Frames were used in older versions of HTML to divide a web page into multiple independent sections, each containing a separate HTML document. However, frames have been deprecated in HTML5 due to various usability and accessibility issues. Instead, developers are encouraged to use modern techniques such as CSS for layout and creating responsive designs. If you encounter “frame” in a modern context, it might refer to the <iframe> element, which is used to embed external content (such as a video or a map) within a web page.

The <frame> element:
The <frame> element was part of the HTML 4.01 specification and was used within a <frameset> to define individual frames. A <frameset> contained one or more <frame> elements, each specifying a source (URL) to load content from.

Attributes of the <frame> element:

  1. src: Specifies the URL of the content to be displayed within the frame.
  2. name: Defines a unique name for the frame.
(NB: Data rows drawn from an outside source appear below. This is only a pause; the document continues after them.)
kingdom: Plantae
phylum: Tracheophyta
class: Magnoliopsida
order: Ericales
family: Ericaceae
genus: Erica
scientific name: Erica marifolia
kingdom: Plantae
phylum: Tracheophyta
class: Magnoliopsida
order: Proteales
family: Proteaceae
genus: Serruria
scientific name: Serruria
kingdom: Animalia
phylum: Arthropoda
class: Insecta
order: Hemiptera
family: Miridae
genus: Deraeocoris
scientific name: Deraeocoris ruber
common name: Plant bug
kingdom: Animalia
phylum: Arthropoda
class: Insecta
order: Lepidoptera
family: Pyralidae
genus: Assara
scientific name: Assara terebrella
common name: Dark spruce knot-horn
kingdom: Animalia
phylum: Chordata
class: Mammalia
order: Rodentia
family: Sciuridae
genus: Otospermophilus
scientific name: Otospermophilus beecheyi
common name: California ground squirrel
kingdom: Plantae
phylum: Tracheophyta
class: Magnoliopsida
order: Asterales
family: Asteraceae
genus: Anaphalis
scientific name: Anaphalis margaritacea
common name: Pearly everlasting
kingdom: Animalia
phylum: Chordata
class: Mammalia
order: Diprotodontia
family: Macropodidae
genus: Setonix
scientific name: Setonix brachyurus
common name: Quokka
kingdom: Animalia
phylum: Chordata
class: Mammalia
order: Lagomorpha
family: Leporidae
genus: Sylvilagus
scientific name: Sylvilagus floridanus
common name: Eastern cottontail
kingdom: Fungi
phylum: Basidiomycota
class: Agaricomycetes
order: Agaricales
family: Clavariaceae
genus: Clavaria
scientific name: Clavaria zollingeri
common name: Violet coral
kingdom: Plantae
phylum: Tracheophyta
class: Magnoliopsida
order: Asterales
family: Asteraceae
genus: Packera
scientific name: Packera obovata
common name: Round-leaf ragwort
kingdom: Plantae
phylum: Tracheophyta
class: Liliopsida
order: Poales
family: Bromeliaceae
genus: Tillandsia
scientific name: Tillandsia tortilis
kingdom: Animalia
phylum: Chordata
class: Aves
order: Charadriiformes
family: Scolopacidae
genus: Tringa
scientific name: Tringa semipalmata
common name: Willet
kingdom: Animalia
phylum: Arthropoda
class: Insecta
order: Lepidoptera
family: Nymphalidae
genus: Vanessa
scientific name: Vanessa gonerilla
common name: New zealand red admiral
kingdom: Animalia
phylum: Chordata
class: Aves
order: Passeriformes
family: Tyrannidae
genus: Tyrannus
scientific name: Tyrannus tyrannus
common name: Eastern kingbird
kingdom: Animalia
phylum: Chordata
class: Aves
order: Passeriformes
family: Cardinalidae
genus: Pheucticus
This name can be used as a target for links or forms to open content within the specific frame.
  3. longdesc: Provides a longer description of the content within the frame, primarily for accessibility purposes.
  4. noresize: Indicates whether the user can resize the frame. If present, the frame cannot be resized by the user.
  5. scrolling: Specifies whether scrollbars should appear within the frame if the content exceeds the frame’s dimensions. Possible values are “auto”, “yes”, “no”.
  6. frameborder: Sets whether a border should appear around the frame. If set to “0”, no border is displayed; if set to “1”, a border is displayed.
  7. marginwidth: Specifies the amount of space (in pixels) to be used as a margin inside the frame.
  8. marginheight: Specifies the amount of space (in pixels) to be used as a margin inside the frame.
  9. noresize: Prevents the user from resizing the frame by dragging its edges.
  10. sandbox: Specifies a security policy for the content within the frame. This attribute is not exclusive to <frame> but is also used in other contexts like <iframe>. It can restrict the capabilities of the framed content.

Example usage of the <frame> element within a <frameset>:

<!DOCTYPE html>
  <title>Frame Example</title>
<frameset cols="25%,75%">
  <frame src="left.html" name="leftFrame">
  <frame src="right.html" name="rightFrame">

In modern web development, it’s recommended to use other layout techniques and avoid frames due to their limitations and potential accessibility issues. The <iframe> element is still used for embedding content from other sources, but frames as a layout tool have become obsolete.